Autonomous robotics: A currently under-explored but highly promising area is the application of DL in autonomous surgical robotics. A DL-based surgical instrument tracking algorithm was able to closely track instruments during robotic surgery and evaluate surgeons' performance, demonstrating that DL can learn the correct steps of robotic procedures. However, significant barriers remain, including technical limitations, patient and provider hesitation, and the critical need for "explainability" so that humans can understand and correct every mistake an autonomous robot makes during surgery.
The evidence table: The review includes a comprehensive table summarizing over 25 studies applying deep learning to HCC. The studies span the full range of clinical applications: risk prediction from clinical variables (using RNN, CNN, and ResNet), multi-omics-based diagnosis and prognostication (using ANN, G2Vec, and autoencoders), radiology-based diagnosis and risk prediction across ultrasound, CT, and MRI (overwhelmingly using CNN architectures), and histopathology-based grading, subtyping, and outcome prediction (again predominantly CNN-based).
Performance patterns: Across the studies, several patterns emerge. DL models consistently outperform traditional statistical methods and conventional ML algorithms for risk prediction tasks. For imaging-based diagnosis, CNN models achieve AUCs of 0.89 to 0.99 across modalities, with several models matching or exceeding expert radiologist performance. In pathology, DL enables discovery of novel disease subtypes and genetic correlations that are invisible to human observers. Treatment response prediction models, particularly for TACE, achieve clinically meaningful accuracy that could inform therapy selection.

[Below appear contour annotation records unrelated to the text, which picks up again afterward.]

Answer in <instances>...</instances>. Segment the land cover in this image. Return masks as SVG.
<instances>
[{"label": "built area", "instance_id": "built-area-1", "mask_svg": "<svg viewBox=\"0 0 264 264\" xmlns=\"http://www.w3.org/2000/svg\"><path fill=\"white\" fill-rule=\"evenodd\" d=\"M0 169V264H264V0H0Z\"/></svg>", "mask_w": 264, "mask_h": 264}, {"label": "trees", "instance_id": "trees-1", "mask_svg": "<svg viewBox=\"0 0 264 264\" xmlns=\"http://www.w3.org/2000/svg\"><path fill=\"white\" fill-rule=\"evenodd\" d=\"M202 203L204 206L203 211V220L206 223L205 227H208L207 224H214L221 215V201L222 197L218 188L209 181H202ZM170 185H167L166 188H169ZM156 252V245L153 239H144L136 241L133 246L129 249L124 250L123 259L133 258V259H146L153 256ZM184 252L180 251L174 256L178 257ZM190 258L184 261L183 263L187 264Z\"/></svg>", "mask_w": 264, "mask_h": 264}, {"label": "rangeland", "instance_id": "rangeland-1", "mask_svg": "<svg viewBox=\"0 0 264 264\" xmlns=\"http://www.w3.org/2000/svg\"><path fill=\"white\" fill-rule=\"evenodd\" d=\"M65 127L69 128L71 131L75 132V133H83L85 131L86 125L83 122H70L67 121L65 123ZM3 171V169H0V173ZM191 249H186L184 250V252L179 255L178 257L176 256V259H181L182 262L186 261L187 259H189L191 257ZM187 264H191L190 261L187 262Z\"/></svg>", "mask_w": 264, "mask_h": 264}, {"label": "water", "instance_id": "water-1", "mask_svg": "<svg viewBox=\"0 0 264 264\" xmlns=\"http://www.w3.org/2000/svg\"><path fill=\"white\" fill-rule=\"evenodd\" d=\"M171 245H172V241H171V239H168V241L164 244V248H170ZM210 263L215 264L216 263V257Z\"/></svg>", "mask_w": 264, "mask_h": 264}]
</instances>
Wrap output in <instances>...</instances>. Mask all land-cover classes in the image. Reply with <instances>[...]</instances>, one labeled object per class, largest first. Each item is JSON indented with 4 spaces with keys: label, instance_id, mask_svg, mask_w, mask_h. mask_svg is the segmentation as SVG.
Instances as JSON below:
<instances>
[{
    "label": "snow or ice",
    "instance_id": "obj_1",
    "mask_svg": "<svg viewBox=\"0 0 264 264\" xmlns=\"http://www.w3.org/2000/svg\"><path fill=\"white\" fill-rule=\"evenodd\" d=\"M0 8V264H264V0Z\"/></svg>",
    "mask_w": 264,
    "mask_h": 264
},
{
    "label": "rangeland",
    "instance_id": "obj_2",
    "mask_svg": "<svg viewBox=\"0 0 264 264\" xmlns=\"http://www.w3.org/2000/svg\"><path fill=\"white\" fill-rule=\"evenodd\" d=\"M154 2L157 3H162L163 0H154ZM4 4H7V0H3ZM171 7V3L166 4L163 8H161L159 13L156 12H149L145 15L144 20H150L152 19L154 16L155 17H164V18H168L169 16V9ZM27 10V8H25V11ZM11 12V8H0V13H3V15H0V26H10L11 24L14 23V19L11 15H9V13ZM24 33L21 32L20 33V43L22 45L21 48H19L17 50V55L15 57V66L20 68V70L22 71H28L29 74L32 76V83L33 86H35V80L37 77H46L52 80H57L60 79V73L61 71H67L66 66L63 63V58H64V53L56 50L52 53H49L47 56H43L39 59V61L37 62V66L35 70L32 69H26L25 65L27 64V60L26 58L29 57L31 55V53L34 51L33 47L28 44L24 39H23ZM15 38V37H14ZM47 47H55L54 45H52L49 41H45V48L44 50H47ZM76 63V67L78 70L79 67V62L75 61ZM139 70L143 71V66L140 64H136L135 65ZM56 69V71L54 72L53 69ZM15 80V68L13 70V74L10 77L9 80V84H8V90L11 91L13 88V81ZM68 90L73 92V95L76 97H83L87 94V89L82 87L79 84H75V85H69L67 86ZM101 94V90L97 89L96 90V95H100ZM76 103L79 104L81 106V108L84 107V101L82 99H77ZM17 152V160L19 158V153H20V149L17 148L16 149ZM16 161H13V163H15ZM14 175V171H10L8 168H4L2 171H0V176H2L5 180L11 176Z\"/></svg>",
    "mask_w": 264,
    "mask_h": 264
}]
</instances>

Clinical implications: The practical implications of these findings are substantial. DL-based risk prediction could enable targeted screening strategies, reducing unnecessary surveillance in low-risk patients while intensifying monitoring for high-risk individuals. Automated imaging diagnosis could reduce radiologist workload and improve consistency, especially in settings with limited specialist access. DL-driven treatment response prediction could guide the choice between TACE, sorafenib, surgical resection, and other therapeutic options, moving toward truly personalized HCC management aligned with individual tumor biology rather than population-level staging systems like BCLC and Child-Pugh.
The authors conclude that the application of DL for HCC care is rapidly becoming a reality, with most studies published within the past two years at the time of the review. DL algorithms not only replicate the work of human physicians efficiently and accurately, but more importantly can discover novel biologic pathways and disease subgroups with clinical significance by processing complex high-dimensional data in ways impossible for the human brain.